Por isso rogamos: Deus, faz então o teu milagre

E cura a angústia dos africanos nascidos na América”

                                                                                                                                                           Paula Chiziane, escritora Moçambicana

 

 

            Num artigo “Racismo, espaços, representação e a voz das mulheres em Portugal” de Bianca Rosina Matitia[1] baseado especialmente a partir dos estudos de Bell Hooks (2019ª – 2019b) e de Grada Kilomba (2019) sobre reflexões em torno de representação, voz e racismo em torno da ocupação dos espaços predominante masculinos, brancos e heterossexuais por parte das mulheres africanas num contexto em que se recuperam posições coloniais de sujeito e objeto.
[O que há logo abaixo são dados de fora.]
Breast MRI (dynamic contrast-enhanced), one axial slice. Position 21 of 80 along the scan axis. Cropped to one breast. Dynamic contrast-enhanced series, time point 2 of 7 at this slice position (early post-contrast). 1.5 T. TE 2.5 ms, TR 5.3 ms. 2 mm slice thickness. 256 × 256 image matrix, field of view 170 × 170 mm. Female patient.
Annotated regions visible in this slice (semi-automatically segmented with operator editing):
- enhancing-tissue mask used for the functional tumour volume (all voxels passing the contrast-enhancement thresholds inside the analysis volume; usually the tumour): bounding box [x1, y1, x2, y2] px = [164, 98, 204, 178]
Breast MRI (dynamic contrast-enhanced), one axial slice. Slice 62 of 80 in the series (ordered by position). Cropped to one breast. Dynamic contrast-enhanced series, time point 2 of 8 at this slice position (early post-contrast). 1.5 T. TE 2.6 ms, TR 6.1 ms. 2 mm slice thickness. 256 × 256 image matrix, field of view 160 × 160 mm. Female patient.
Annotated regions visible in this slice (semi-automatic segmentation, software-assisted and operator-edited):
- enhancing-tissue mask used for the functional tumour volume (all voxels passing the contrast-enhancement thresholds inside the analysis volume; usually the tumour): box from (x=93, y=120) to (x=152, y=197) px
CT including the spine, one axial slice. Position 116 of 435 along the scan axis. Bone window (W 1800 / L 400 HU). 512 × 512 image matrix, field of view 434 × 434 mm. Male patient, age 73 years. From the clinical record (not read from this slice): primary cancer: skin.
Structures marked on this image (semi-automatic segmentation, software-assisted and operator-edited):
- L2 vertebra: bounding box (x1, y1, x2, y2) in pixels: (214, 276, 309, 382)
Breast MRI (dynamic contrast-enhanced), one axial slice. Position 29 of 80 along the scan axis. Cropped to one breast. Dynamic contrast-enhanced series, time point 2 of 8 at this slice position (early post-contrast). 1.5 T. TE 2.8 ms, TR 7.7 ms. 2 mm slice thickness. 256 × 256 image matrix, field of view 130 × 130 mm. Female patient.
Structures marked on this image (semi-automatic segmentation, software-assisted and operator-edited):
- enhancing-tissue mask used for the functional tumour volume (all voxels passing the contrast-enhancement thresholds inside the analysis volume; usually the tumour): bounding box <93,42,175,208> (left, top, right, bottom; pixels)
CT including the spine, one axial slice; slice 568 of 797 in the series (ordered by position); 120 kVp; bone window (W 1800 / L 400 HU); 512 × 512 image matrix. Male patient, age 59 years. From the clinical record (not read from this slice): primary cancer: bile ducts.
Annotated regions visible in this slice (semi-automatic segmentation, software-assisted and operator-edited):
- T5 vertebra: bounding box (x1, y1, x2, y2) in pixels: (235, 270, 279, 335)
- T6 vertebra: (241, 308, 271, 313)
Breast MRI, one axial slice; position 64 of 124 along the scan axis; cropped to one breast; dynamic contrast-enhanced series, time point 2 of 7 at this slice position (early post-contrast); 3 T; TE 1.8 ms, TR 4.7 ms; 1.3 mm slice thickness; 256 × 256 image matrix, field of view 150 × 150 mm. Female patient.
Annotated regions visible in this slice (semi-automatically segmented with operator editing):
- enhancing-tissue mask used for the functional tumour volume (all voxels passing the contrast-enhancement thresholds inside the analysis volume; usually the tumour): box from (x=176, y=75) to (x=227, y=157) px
A autora cita a pesquisadora portuguesa Joana Gorjão Henriques que “o passado reatualiza os nossos dias.” Joana Henriques destaca dentro de outros fatores, a ausência de representavidade, numa discrepância entre os números de negros que vemos na rua e o número de negros nos lugares de liderança na sociedade (2017, p.13). O que espelha um sistema que discrimina pela cor da pele.

            Todavia, apesar do estereotipo, começam a existir ventos de mudança e pelo trabalho árduo e afinco as pessoas de outras raças começam a marcar presença nos mais diversos quadrantes em lugar de destaque. Francisca Van Dunem, ocupou um alto cargo no Estado Português no XXI Governo Constitucional.
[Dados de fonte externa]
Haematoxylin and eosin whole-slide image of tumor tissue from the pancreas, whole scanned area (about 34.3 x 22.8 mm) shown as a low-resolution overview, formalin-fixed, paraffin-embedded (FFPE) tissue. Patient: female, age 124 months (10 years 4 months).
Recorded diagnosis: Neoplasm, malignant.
        Contudo, a autora do artigo “Racismo, espaços, representação e a voz das mulheres em Portugal” de Bianca Rosina Matitia também se perspetiva nessa transmutação social que se começa a diluir na sociedade portuguesa destacando o exemplo de Joacine Katar Moreira. A eleição da deputada de raça africana como represente única do partido “Livre” nos assentos parlamentares em 2019. A presença  de Joacine no parlamento faz com que a sua voz seja (tenha de ser) ouvida. Bianca Matitia considera esse acontecimento algo marcante e afirma que com a sua história, realidades e identidades próprias a sua presença no lugar do sujeito destabiliza  a  antiga estrutura “colonial”[2] que ainda se encontra subjacente na sociedade portuguesa. A fala marca a presença dos sujeitos, é um ato de coragem e assim sendo representa uma ameaça aqueles que exercem o poder opressivo, aquilo que é ameaçador deve ser necessariamente apagado aniquilado e silenciado (Hooks, 2019 a, p.36-37). “ Não é uma transmissão de objeto para sujeito -a voz liberta”.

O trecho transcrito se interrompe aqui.